# Results: Generalization to Unseen Dynamics

A critical test for any supervised method is: **Does it work on physics it hasn't seen before?**

We trained TD2C on 9 specific types of non-linear processes (Process IDs 1, 3, 5...) and tested it on 9 *completely different* processes (Process IDs 2, 4, 6...).

### Performance Metrics
We focus on **Recall** (finding all true links) and **F1-Score** (balance), as Causal Discovery is a high-class-imbalance problem.

In [None]:
import pandas as pd
import seaborn as sns
import matplotlib.pyplot as plt
import os

# Define path to results (adjust if you are running locally vs cloud)
RESULTS_PATH = "../data/causal_dfs/causal_dfs_TEST.pkl"

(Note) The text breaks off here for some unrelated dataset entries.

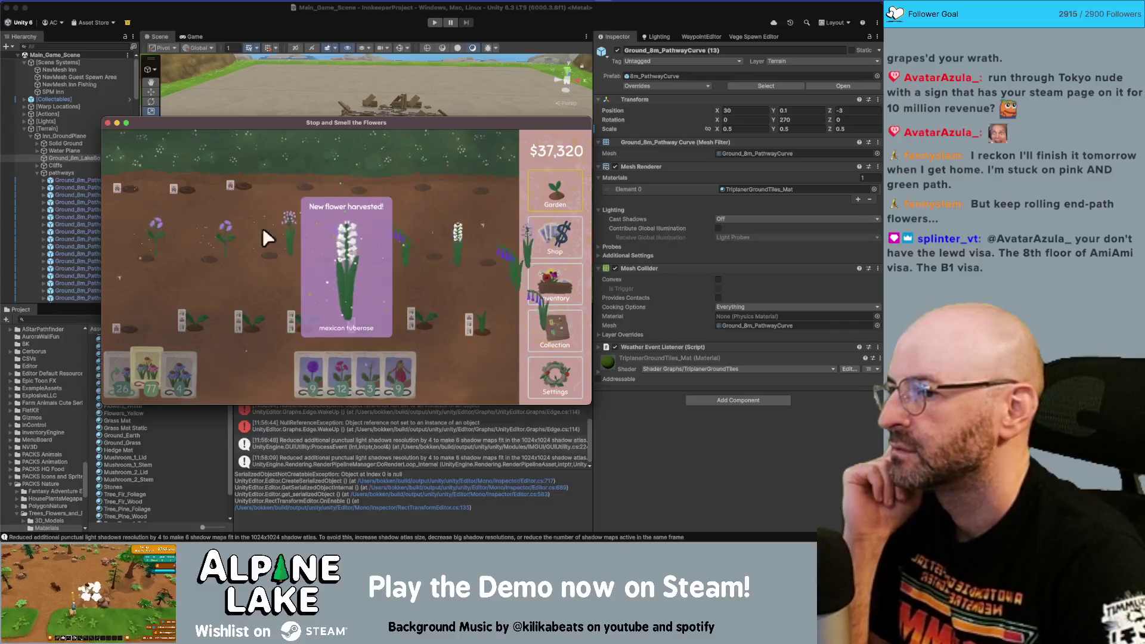
click(331, 249)
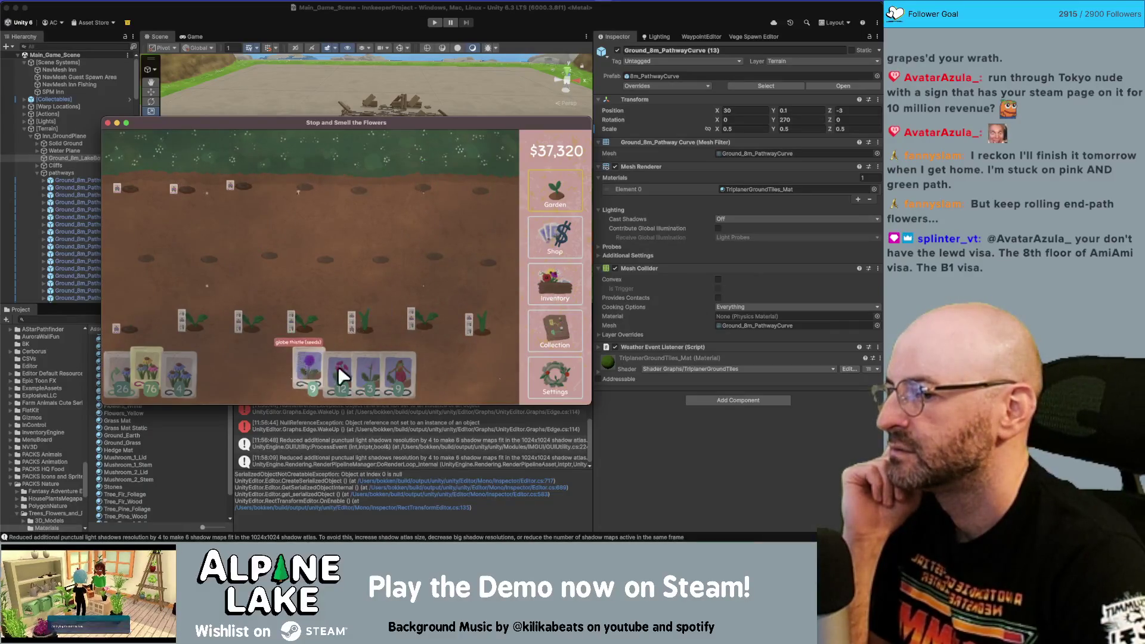
mouse_move(137, 370)
mouse_down()
mouse_move(123, 204)
mouse_move(197, 253)
mouse_move(404, 187)
mouse_move(204, 258)
mouse_move(324, 316)
mouse_move(403, 238)
mouse_move(138, 181)
mouse_up()
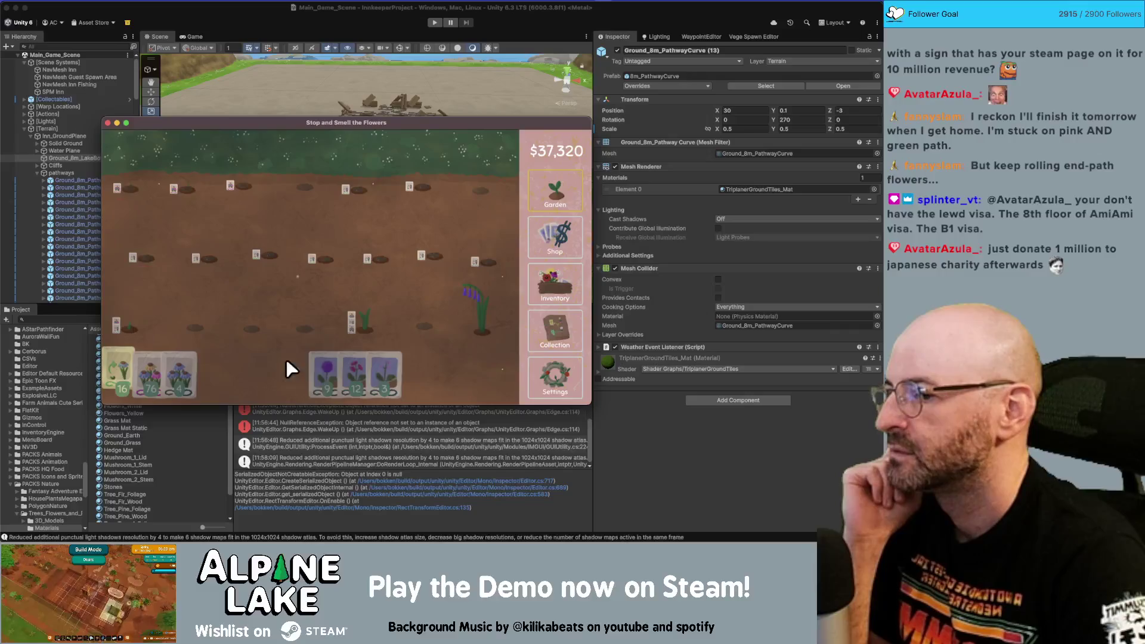
mouse_move(285, 370)
mouse_down()
mouse_move(225, 320)
mouse_move(356, 183)
mouse_up()
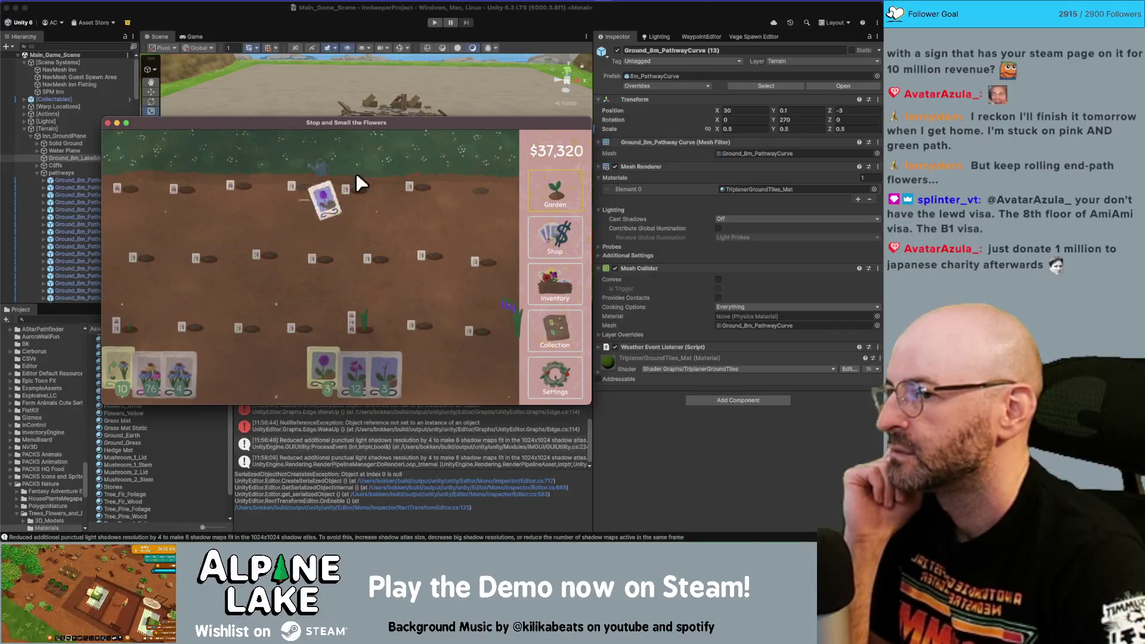
- Look over the inventory, garden, flower collection map and seed shop
click(552, 292)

if os.path.exists(RESULTS_PATH):
    # Load the results generated by reproduce/04_run_benchmarks.py
    import pickle
    with open(RESULTS_PATH, "rb") as f:
        loaded_data = pickle.load(f)
    
    # Unpack tuple (Standard format from benchmark script)
    # The order corresponds to: VAR, VARLiNGAM, PCMCI, MVGC, PCMCI-GPDC, Granger, DYNOTEARS, D2C
    # (Note: This depends on your specific run script order, verify with your pickle)
    results_d2c = loaded_data[7] # Assuming D2C is index 7
    results_pcmci = loaded_data[2]
    true_graphs = loaded_data[-1]
    
    print("Results loaded successfully.")
    
    # Calculate simple F1 score for D2C vs PCMCI on the first 5 runs
    from sklearn.metrics import f1_score
    
    scores = []
    threshold = 0.309
    
    for run_id in list(true_graphs.keys())[:50]: # First 50 runs
        y_true = true_graphs[run_id]['is_causal']
        
        # D2C
        y_prob = results_d2c[run_id]['probability']
        y_pred_d2c = (y_prob > threshold).astype(int)
        f1_d2c = f1_score(y_true, y_pred_d2c)
        
        # PCMCI
        y_pred_pcmci = results_pcmci[run_id]['is_causal']
        f1_pcmci = f1_score(y_true, y_pred_pcmci)
        
        scores.append({'Method': 'TD2C', 'F1': f1_d2c})
        scores.append({'Method': 'PCMCI', 'F1': f1_pcmci})
        
    df_scores = pd.DataFrame(scores)
    
    # Plot
    plt.figure(figsize=(8, 6))
    sns.boxplot(data=df_scores, x='Method', y='F1', palette="Set2")
    plt.title("Generalization to Unseen Synthetic Dynamics")
    plt.ylabel("F1 Score")
    plt.show()

else:
    print("⚠️ Benchmark results not found.")
    print("Please run `reproduce/py_scripts/04_run_benchmarks.py` to generate the data.")